5. Gio Gonzalez leaves after five innings, having allowed three runs on five hits and four walks. Still, he seemed more assured than his rocky start in Game 1 last Sunday. Entrusting a 6-3 lead to Craig Stammen and Sean Burnett, the Nationals tonight are evading those persnickety pundits’ questions about Stephen Strasburg’s absence. He’s shut down, it was the club’s decision and the Nationals are closing in on a big win.
6. Middle of the fourth inning. The Presidents’ Race begins. Washington, Jefferson and Lincoln gang up on Roosevelt at the gun, but tonight the grounds crew is playing the spoiler. A team of red-shirted greenskeepers blitz George, T.J. and Honest Abe, giving the formerly eternal loser enough time to recover and win the race for the fourth time in as many games. Teddy always winning is becoming the Nationals’ most inane PR stunt since Teddy always losing.
7. The Nationals’ bats are cracking tonight. Already up 3-0 going into their side of the third inning, the home team is making the home crowd feel real good. Harper leads off, still buzzing from an RBI triple in the first inning. He smashes a leadoff home run that arcs deep into right-center field. The kid is the first teenager to hit a postseason home run since Andruw Jones did it for Atlanta in 1996. The enthusiasm continues moments later as Zimmerman doubles. LaRoche strikes out again, but Morse unleashes a shot of his own.
8. NBC News’ David Gregory approaches a microphone in front of his field-level box seat and screams, in a voice unlike any he would ever affect on Meet the Press, “PLAY BALL!” And the Nationals get to it straight away. Beltrán’s single aside, Gonzalez works through the top of the Cardinals’ lineup with efficiency.

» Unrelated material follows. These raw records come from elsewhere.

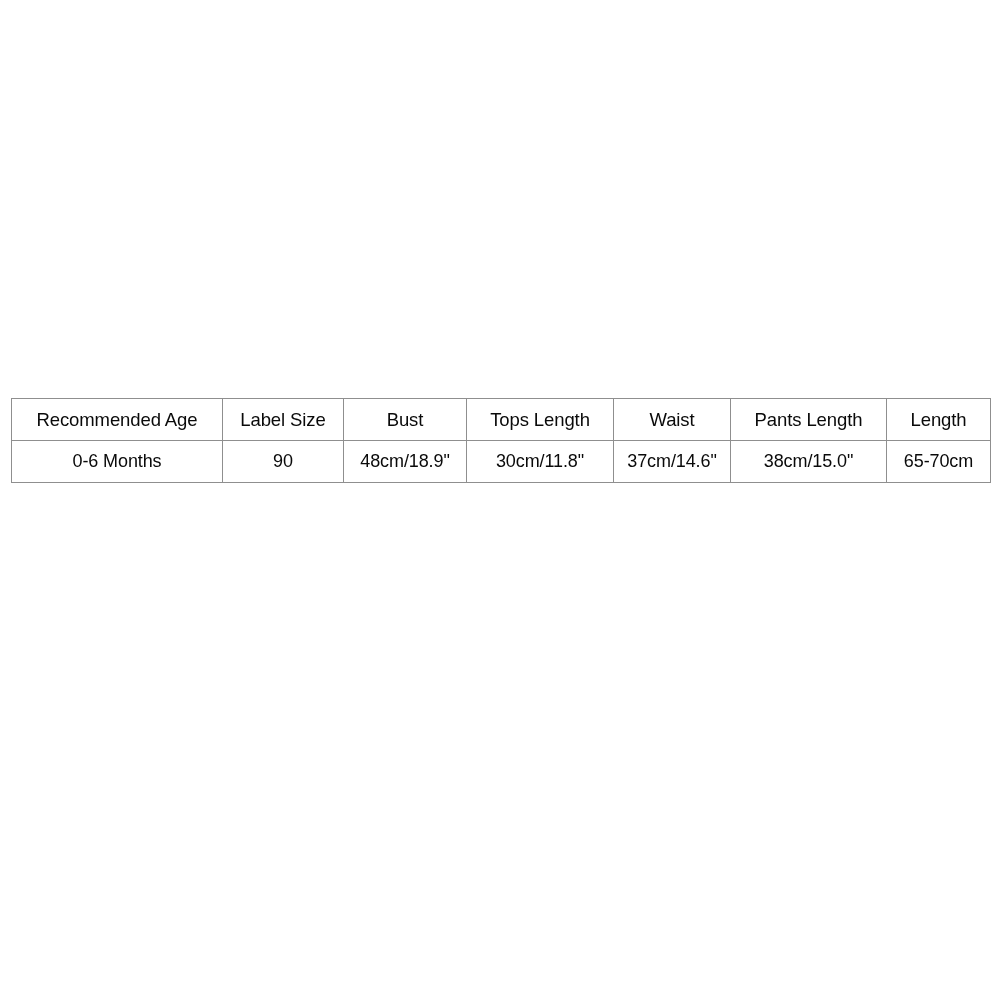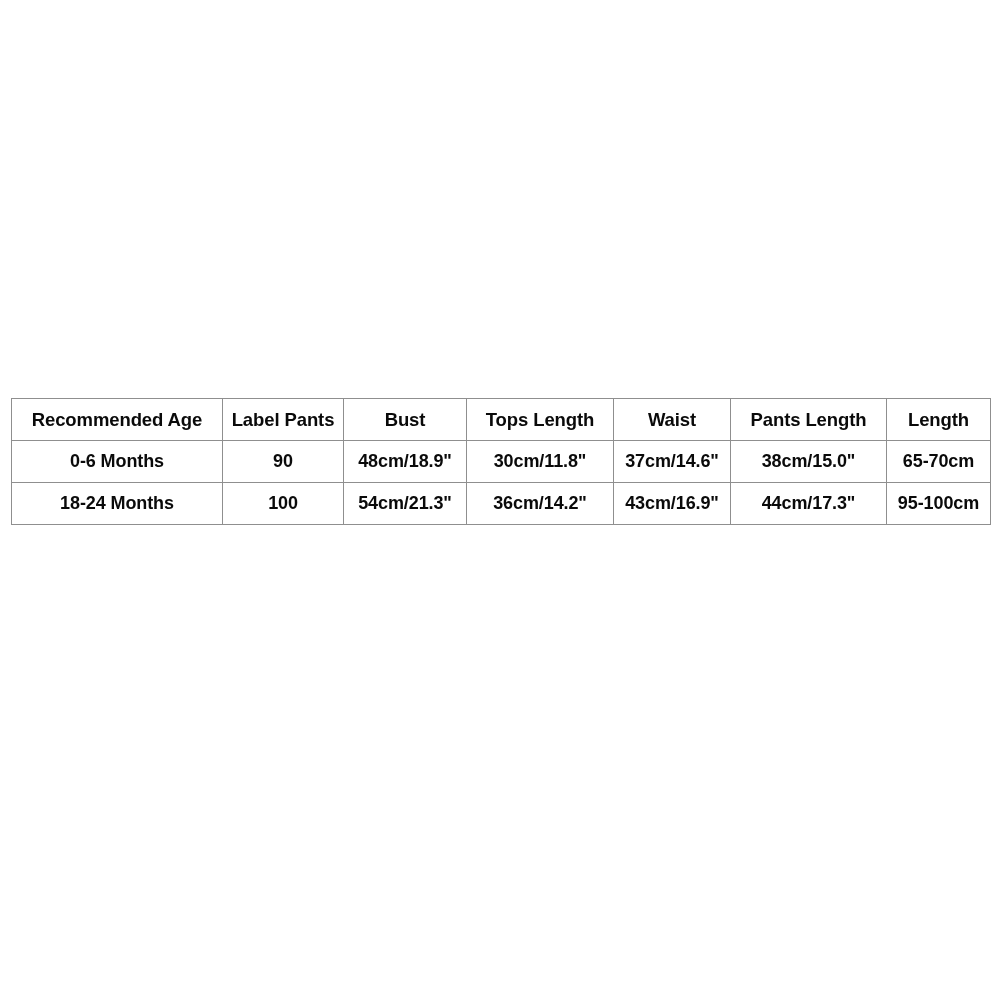--- a/index.html
+++ b/index.html
@@ -40,7 +40,7 @@
     height: 41px;
     padding: 0 2px;
     color: #0a0a0a;
-    font-weight: bold;
+    font-weight: normal;
     font-family: "Liberation Sans", sans-serif;
     letter-spacing: -0.1px;
     white-space: nowrap;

The Nationals’ batters are just as eager to start. Werth, whom the crowd is still fêting for his walk-off home run the night before, opens with a whip-like double to left field. Harper follows with a triple, bringing home Game 4’s scraggly hero for Game 5’s first run. Zimmerman continues the cycle with a soaring home run. Only a few minutes into the deciding game, and the Nationals are performing a hit parade on the reigning World Series champions. But Cardinals starter Adam Wainwright finds his stuff on the next three batter—LaRoche, Morse and Desmond—all of who strike out. The first inning is a joy, and an omen.
9. A few days ago, a well-paid sports analyst who used to work for this city’s paper of record said that D.C. is unbefitting of the high drama that accompanies events like postseason baseball. On Friday evening, 45,966 people—a record for Nationals Park—clad in red shirts and curly w’s come prepared to prove that analyst’s assertion wrong. They will succeed, but they will have to take the road through Baseball Hell. Even if this is to be the end of what could have been the dream season, no single loss, however devastating, can undo what was forged this year. There will be more baseball in 2013, and whatever shape the Nationals arrive in, they will be hungry. And Washington’s “Natitude”—or whatever you want to call it—will have teeth.